VI. Children with type 1 diabetes and Ramadan fasting:
We do not encourage fasting for these children. However, a few studies have demonstrated that fasting is safe among diabetic adolescents. Of these studies, one concludes that Ramadan fasting is feasible in older children and those who have had diabetes for a long time; it indicates that fasting does not alter short-term metabolic control. Nevertheless, fasting should only be encouraged in children with good glycemic control and regular blood glucose monitoring at home.25
Post-Ramadan supervision of fasting diabetics
After the month of Ramadan ends, the patients therapeutic regimen should be changed back to its previous schedule. Patients should also be required to receive education about the general impacts of fasting on their physiology.39
The research methodology on diabetics during Ramadan
From a methodological point of view, few research papers on Ramadan fasting are relevant because of the absence of control periods before Ramadan and afterwards; the absence of measurements during each week of Ramadan; a lack of attention to dietary habits, food composition, food value, caloric control, and weight changes; and the importance of the schedule during circadian periods.

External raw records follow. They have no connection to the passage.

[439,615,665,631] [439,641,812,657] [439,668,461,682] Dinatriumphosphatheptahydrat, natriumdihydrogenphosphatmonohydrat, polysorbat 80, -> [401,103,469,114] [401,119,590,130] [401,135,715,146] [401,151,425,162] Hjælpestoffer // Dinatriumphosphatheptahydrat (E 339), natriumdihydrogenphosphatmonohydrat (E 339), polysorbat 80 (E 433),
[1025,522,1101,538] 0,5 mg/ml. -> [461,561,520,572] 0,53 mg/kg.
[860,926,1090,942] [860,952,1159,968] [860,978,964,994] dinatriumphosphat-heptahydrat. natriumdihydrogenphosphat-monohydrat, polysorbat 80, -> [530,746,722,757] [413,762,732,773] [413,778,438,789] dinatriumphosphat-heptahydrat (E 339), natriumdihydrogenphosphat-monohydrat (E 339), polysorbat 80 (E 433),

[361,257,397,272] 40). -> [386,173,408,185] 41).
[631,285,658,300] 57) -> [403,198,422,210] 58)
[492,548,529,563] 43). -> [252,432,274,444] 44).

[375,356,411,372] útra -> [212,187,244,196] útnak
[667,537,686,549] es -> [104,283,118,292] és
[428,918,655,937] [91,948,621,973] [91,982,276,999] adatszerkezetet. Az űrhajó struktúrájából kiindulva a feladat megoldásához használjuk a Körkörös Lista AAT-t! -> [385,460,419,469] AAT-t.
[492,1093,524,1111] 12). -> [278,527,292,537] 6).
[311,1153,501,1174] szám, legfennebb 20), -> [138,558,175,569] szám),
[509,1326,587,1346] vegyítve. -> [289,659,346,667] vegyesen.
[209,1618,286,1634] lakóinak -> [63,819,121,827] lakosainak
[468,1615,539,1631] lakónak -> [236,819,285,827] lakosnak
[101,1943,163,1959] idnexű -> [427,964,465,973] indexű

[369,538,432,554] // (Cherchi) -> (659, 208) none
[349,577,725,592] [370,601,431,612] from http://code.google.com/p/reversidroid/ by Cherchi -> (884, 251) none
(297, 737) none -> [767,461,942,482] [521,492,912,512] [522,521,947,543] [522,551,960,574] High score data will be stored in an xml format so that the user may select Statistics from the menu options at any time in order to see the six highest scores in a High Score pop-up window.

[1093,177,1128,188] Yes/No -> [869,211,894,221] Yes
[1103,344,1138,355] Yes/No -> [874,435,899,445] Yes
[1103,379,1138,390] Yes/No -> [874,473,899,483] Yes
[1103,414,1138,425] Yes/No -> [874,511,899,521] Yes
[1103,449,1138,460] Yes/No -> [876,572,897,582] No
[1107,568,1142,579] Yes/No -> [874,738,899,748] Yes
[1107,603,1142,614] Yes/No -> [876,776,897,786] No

It is recommended that all these factors be taken into consideration and that all intervening and confounding variables be kept under control. It is clear that more work should be done on Ramadan fasting to evaluate the relevant physiological and pathological changes with proper research methods.47
Fasting during the entire month of Ramadan is usually obligatory for healthy Muslims. However, many diabetic patients are allowed to fast periodically during Ramadan. The magnitude of periodic total fasting effect on blood glucose and hepatic glucagon depends on the number of fasting days,48 and this should be considered in all Ramadan fasting research activities.
The bulk of literature indicates that fasting in Ramadan is safe for the majority of diabetic patients with proper education and diabetic management. Most NIDDM patients can fast safely during Ramadan. Occasional IDDM patients who insist on fasting during Ramadan can also fast if they are carefully managed. Strict attention to diet control, daily activity, and drug regimen adjustment is essential for successful Ramadan fasting.
To shed more light on pathophysiological changes in Ramadan fasting, particularly in Muslim diabetics, it is recommended that a multicentric international controlled clinical trial be employed to assess the effect of differences in gender, race, physical activity, food habits, sleep patterns, and other important variables on the physiological and pathological conditions during Ramadan fasting.